Es war ganz normal, dass irgendeiner der Erwachsenen das überwachte, was wir heute ­PARTY-TREIBEN nennen. Natürlich taten sie das unauffällig. Die Väter kreuzten hin und wieder unter dem Türrahmen auf. Liessen die Blicke schweifen. Und wünschten sich, sie hätten zu ihrer Jugendzeit nicht an der Grenze stehen müssen.

«Meine Frau pennt schon», grinste der Vater von Hans-Jakob entschuldigend. «Könntest du mal das Tablett zur Spüle tragen?» Also trug ich. Und hoffte, der Vater würde nach dem Abwasch auch drei Glas «Sissi» reinschütten. Danach ein Krönchen tragen. Und so angeturnt den Aufbruch zu neuen Ufern wagen.

Illusion. Illusion!

SO ETWAS TATEN DIE VÄTER DER FLOWERPOWER-GENERATION NICHT. Sie tranken Bier vom Flaschenhals. Und beschränkten sich auf Unterhaltungsfloskeln wie «Ist euer Physiklehrer wirklich so ein Arsch?».

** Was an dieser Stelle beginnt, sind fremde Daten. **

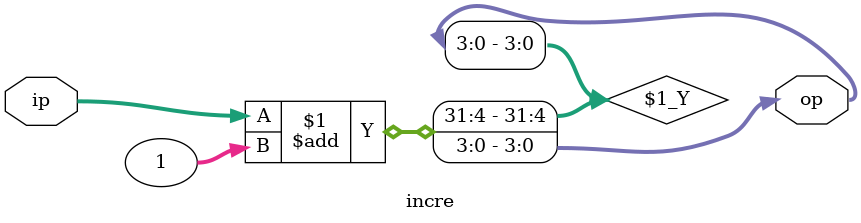
<source format=v>
`timescale 1ns / 1ps

module incre(
   input [3:0]ip,
    output [3:0]op
    );

	 assign op = ip + 1; 
	 
endmodule

</source>
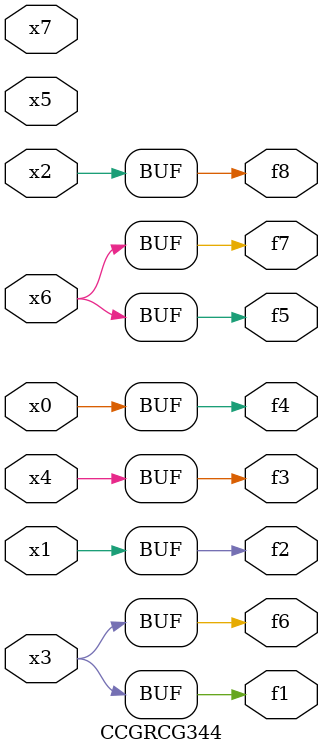
<source format=v>
module CCGRCG344(
	input x0, x1, x2, x3, x4, x5, x6, x7,
	output f1, f2, f3, f4, f5, f6, f7, f8
);
	assign f1 = x3;
	assign f2 = x1;
	assign f3 = x4;
	assign f4 = x0;
	assign f5 = x6;
	assign f6 = x3;
	assign f7 = x6;
	assign f8 = x2;
endmodule

</source>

Ich kann nicht sagen, wie heute «richtig Party» gemacht wird. Ich glaube, Peter Krauss heisst jetzt Lady Gaga. Und mit den fingerdicken Salzstangen ist es auch vorbei.

«WASABI-NÜSSE SIND HEUTE ANGESAGT! – GANZ SCHARF, ONKELCHEN, ABER DAVON HAST DU JA KEINE AHNUNG!»

Stimmt.

Wir kauten nur Hasch-Küchlein. Und flogen so zum Mond.